Friday, August 7th, 2009

Sarah Boseley
The Guardian
August 7, 2009

US courts to hear claims that insufficient attention was paid to dangers to foetus

Since the horror of the Thalidomide scandal in the 1960s, pharmaceutical companies and medicines regulators have been acutely aware of the dangers drugs may pose to the unborn child.

Establishing what the effect of a drug may be on a foetus, however, is no simple task. Companies must rely on animal studies in the early stages of research and hope that the drug will behave in humans in the same way. Trials on pregnant women are rarely carried out, for obvious reasons.

Depression and anxiety became big business for the pharmaceutical industry in the 1990s as doctors became better at diagnosing the problems, exposing a population of over-achieving, highly-stressed, worried-well.

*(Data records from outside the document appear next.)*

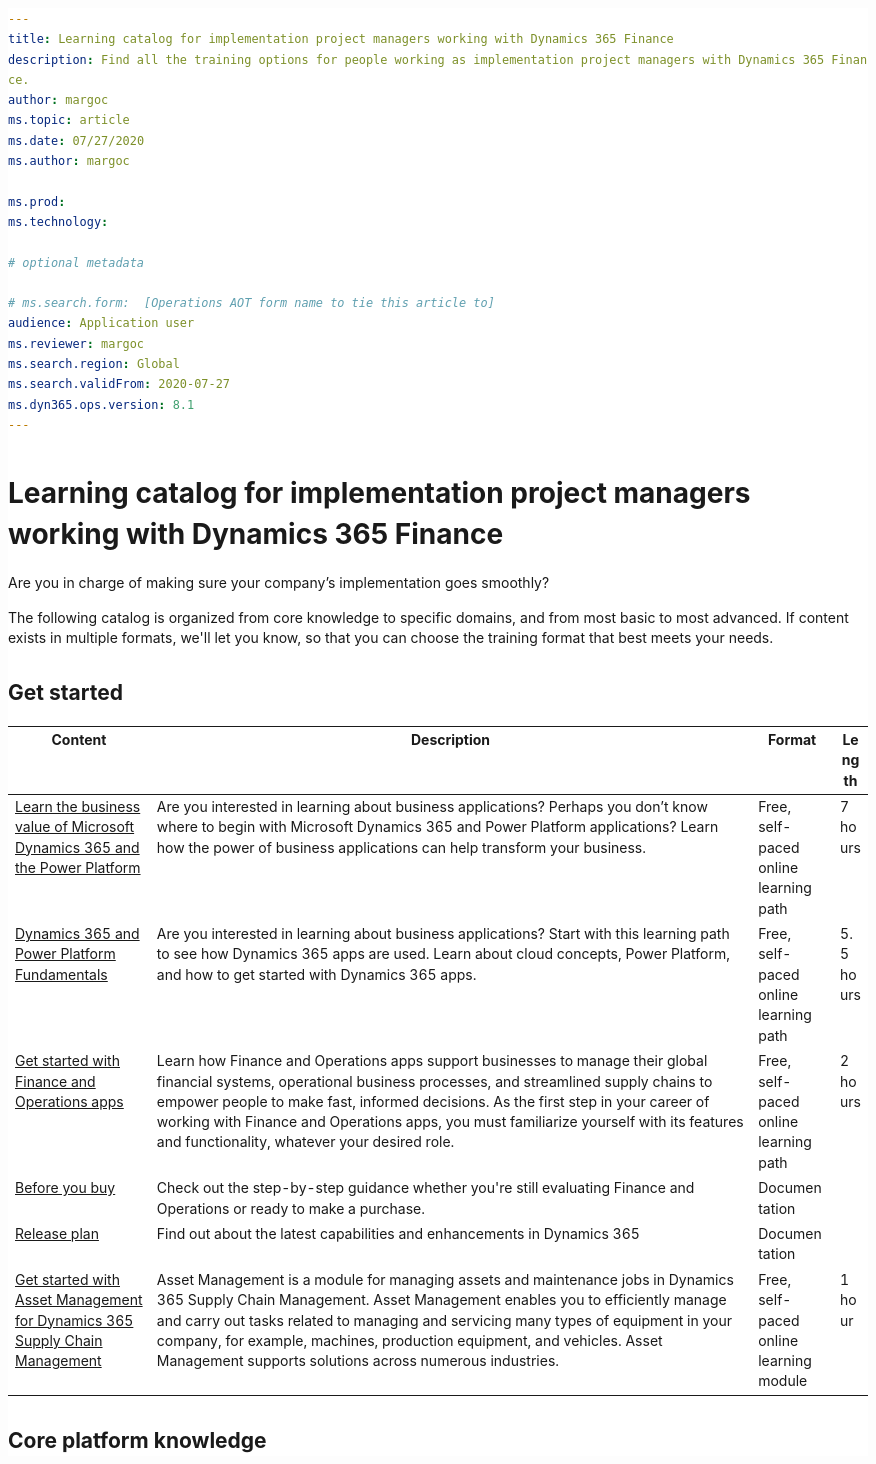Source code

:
```yaml
---
title: Learning catalog for implementation project managers working with Dynamics 365 Finance
description: Find all the training options for people working as implementation project managers with Dynamics 365 Finance.
author: margoc
ms.topic: article
ms.date: 07/27/2020
ms.author: margoc

ms.prod:
ms.technology:

# optional metadata

# ms.search.form:  [Operations AOT form name to tie this article to]
audience: Application user
ms.reviewer: margoc
ms.search.region: Global
ms.search.validFrom: 2020-07-27
ms.dyn365.ops.version: 8.1
---
```


# Learning catalog for implementation project managers working with Dynamics 365 Finance

Are you in charge of making sure your company’s implementation goes smoothly?

The following catalog is organized from core knowledge to specific domains, and from most basic to most advanced. If content exists in multiple formats, we'll let you know, so that you can choose the training format that best meets your needs.

## Get started<a name="get-started"></a>

| Content | Description  | Format  | Length    |
|-------------|-----------------|-------------|------------|
| [Learn the business value of Microsoft Dynamics 365 and the Power Platform](/learn/paths/learn-business-value-of-dynamics-365-and-power-platform/) | Are you interested in learning about business applications? Perhaps you don’t know where to begin with Microsoft Dynamics 365 and Power Platform applications? Learn how the power of business applications can help transform your business. | Free, self-paced online learning path | 7 hours |
| [Dynamics 365 and Power Platform Fundamentals](/learn/paths/dyn-power-plat-bus-app-fundamentals/) | Are you interested in learning about business applications? Start with this learning path to see how Dynamics 365 apps are used. Learn about cloud concepts, Power Platform, and how to get started with Dynamics 365 apps. | Free, self-paced online learning path | 5.5 hours |
| [Get started with Finance and Operations apps](/learn/paths/get-started-finance-operations/) | Learn how Finance and Operations apps support businesses to manage their global financial systems, operational business processes, and streamlined supply chains to empower people to make fast, informed decisions. As the first step in your career of working with Finance and Operations apps, you must familiarize yourself with its features and functionality, whatever your desired role. | Free, self-paced online learning path | 2 hours |
| [Before you buy](/dynamics365/unified-operations/fin-and-ops/get-started/before-you-buy) | Check out the step-by-step guidance whether you're still evaluating Finance and Operations or ready to make a purchase. | Documentation | |
| [Release plan](/dynamics365/release-plans/) | Find out about the latest capabilities and enhancements in Dynamics 365 | Documentation | |
| [Get started with Asset Management for Dynamics 365 Supply Chain Management](/learn/modules/get-started-asset-management/index) | Asset Management is a module for managing assets and maintenance jobs in Dynamics 365 Supply Chain Management. Asset Management enables you to efficiently manage and carry out tasks related to managing and servicing many types of equipment in your company, for example, machines, production equipment, and vehicles. Asset Management supports solutions across numerous industries. | Free, self-paced online learning module | 1 hour |

## Core platform knowledge<a name="core-platform-knowledge"></a>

Women, always more willing to see a doctor than men, were a large proportion of those diagnosed and put on SSRIs (selective serotonin reuptake inhibitors) such as Prozac and the British drug Seroxat, known as Paxil in the US. For a while, these seemed to be the new miracle drugs. They were safer than older antidepressants because the severely depressed could not overdose on them.

But in court cases about to begin in the US, it will be argued that insufficient attention was paid to the possible dangers for young women who were pregnant or might become pregnant and more particularly, for their babies.